The wonderful thing about being a data scientist is that I get all of the credibility of genuine science, with none of the irritating peer review or reproducibility worries. My first taste of this was my Facebook friends connection map. The underlying data was sound, derived from 220m public profiles. The network visualization of drawing lines between the top ten links for each city had issues, but was defensible. The clustering was produced by me squinting at all the lines, coloring in some areas that seemed more connected in a paint program, and picking silly names for the areas. I thought I was publishing an entertaining view of some data I’d extracted, but it was treated like a scientific study. A New York Times columnist used it as evidence that the US was perilously divided. White supremacists dug into the tool to show that Juan was more popular than John in Texan border towns, and so the country was on the verge of being swamped by Hispanics. What was worse, I couldn’t even get my data into the hands of reputable sociologists, thanks to concerns from Facebook.
I’ve enjoyed publishing a lot of data-driven stories since then, but I’ve never ceased to be disturbed at how the inclusion of numbers and the mention of large data sets numbs criticism. The articles live in a strange purgatory between journalism, which most readers have a healthy skepticism towards, and science, where we sub-contract verification to other scientists and so trust the public output far more. If a sociologist tells you that people in Utah only have friends in Utah, you can follow a web of references and peer review to understand if she’s believable. If I, or somebody at a large tech company, tells you the same, there’s no way to check. The source data is proprietary, and in a lot of cases may not even exist any more in the same exact form as databases turn over, and users delete or update their information. Even other data scientists outside the team won’t be able to verify the results. The data scientists I know are honest people, but there’s no external checks in the system to keep them that way. The best you can hope for is blog and Twitter feedback, but without access to the data, or even a full paper on the techniques, you can’t dig very deeply.

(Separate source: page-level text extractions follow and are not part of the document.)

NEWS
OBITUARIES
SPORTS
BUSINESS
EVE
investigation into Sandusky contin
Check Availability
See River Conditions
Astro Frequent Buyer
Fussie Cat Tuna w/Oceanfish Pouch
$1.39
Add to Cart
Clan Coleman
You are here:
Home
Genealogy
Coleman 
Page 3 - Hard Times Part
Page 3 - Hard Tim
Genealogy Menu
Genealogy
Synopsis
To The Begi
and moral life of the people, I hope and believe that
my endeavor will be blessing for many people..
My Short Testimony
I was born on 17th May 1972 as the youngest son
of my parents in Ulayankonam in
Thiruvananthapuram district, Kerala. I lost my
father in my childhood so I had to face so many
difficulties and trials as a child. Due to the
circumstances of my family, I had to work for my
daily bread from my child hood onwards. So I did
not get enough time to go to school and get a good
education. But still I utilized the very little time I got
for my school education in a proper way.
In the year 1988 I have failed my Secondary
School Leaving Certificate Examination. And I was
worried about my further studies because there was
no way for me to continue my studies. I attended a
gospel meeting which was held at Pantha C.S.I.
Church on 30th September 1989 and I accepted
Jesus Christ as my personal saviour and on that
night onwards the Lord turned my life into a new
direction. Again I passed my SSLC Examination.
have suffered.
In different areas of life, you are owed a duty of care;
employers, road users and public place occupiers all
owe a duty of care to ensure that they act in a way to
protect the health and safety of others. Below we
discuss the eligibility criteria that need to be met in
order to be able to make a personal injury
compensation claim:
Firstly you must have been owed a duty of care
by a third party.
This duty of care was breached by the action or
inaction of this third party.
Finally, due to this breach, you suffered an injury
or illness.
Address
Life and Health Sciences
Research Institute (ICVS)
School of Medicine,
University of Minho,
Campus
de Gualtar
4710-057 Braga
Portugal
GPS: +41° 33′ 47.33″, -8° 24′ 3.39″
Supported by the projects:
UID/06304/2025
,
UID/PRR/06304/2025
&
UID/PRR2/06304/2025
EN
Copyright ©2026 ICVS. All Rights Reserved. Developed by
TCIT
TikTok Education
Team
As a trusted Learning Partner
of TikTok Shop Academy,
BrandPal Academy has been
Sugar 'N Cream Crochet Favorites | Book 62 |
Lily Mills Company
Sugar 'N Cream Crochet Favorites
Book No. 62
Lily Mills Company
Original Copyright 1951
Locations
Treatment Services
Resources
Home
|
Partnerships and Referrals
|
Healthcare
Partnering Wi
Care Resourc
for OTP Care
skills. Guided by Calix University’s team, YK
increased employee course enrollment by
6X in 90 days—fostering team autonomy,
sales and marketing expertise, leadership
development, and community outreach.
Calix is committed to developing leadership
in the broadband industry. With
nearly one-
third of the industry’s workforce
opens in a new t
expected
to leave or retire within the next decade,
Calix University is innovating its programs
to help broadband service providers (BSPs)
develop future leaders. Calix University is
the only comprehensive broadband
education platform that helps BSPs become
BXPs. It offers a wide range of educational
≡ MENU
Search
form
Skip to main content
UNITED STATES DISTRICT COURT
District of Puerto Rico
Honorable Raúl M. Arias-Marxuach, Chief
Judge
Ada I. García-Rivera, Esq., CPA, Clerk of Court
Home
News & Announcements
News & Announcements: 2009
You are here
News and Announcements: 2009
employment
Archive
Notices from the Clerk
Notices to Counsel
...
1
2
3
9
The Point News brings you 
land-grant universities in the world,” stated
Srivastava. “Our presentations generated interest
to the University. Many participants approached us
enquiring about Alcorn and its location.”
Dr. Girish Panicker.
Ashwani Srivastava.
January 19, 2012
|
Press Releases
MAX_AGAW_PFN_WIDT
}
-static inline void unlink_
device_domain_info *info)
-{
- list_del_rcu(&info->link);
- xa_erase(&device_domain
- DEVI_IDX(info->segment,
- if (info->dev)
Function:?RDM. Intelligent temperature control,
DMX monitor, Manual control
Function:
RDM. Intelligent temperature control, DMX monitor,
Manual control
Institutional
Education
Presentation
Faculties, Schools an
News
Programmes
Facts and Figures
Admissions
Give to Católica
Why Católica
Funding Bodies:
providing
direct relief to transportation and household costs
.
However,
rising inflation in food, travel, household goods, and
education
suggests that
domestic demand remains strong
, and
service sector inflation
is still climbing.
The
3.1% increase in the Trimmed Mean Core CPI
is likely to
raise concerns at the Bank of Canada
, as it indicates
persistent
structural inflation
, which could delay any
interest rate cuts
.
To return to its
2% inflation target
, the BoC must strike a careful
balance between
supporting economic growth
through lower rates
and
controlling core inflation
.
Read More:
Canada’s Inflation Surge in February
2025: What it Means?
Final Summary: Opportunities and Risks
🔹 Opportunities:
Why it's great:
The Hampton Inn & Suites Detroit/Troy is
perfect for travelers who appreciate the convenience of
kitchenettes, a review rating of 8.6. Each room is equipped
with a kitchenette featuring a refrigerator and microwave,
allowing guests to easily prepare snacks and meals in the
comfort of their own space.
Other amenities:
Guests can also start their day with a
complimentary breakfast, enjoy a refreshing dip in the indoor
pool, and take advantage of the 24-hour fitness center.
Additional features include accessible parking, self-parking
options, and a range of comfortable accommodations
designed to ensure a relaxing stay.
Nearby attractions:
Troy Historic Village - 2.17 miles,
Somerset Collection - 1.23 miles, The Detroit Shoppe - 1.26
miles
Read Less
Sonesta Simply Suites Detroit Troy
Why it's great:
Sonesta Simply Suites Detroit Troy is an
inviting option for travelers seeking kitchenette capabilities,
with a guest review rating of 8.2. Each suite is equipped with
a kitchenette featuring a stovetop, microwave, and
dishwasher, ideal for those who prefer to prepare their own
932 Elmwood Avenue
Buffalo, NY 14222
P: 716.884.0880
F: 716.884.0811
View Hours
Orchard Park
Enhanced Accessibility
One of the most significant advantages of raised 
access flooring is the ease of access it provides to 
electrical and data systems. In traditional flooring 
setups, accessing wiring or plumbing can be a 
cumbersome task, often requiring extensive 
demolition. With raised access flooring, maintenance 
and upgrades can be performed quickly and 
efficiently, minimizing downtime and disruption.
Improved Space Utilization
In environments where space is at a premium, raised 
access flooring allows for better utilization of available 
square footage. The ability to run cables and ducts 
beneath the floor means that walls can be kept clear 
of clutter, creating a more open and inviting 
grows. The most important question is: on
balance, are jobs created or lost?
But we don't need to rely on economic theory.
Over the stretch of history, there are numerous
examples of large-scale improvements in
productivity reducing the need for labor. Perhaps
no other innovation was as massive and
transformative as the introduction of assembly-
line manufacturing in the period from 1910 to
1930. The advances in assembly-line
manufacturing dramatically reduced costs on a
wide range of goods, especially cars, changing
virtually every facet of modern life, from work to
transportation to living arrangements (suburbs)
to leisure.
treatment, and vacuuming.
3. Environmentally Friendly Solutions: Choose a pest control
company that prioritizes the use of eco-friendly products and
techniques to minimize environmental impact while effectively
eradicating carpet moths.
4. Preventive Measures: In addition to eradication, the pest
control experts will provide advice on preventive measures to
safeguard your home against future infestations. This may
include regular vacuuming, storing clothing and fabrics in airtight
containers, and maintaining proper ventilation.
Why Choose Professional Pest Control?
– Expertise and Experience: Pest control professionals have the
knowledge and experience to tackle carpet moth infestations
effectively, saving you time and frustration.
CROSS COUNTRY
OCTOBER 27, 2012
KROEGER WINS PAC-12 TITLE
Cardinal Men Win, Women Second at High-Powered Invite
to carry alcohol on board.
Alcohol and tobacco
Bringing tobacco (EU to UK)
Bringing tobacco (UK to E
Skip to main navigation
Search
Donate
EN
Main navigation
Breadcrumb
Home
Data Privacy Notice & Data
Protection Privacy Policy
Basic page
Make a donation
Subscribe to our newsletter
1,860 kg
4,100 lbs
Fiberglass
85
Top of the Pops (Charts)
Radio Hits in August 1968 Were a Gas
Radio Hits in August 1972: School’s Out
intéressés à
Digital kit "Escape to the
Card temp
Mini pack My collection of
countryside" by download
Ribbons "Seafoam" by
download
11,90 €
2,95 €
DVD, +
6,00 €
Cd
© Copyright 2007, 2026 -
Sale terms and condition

Why are data scientists getting all the attention? I blame the real scientists! There’s a mass of fascinating information buried in all the data we’re collecting on ourselves, and traditional scientists have been painfully slow to take advantage of it. There are all sorts of barriers, ranging from the proprietary nature of the source data, the lack of familiarity with methods able to handle the information at scale, and a cultural distance between the academic and startup worlds. None of these should be insurmountable though. There’s great work being done with confidential IRS and US Census data, so the protocols exist to both do real science and preserve secrecy. I’ve seen the size of the fiber-optic bundles at CERN, so physicists at least know how to deal with crazy data rates. Most of the big startups had their roots in universities, so the cultural gap should be bridgeable.
What am I doing about it? I love efforts by teams like OpenPaths to break data out from proprietary silos so actual scientists can use them, and I do what I can to help any I run across. I popularize techniques that are common at startups, but lesser-known in academia. I’m excited when I see folks like Cameron Marlow at Facebook collaborating with academics to produce peer-reviewed research. I keep banging the drum about how shifty and feckless we data scientists really are, in the hope of damping down the starry-eyed credulity that greets our every pronouncement.
What should you do? If you’re a social scientist, don’t let us run away with all the publicity, jump in and figure out how to work with all these new sources. If you’re in a startup, figure out if you have data that tells a story, and see if there’s any academics you can reach. If you’re a reader, heckle data scientists when we make a sage pronouncement, keep us honest!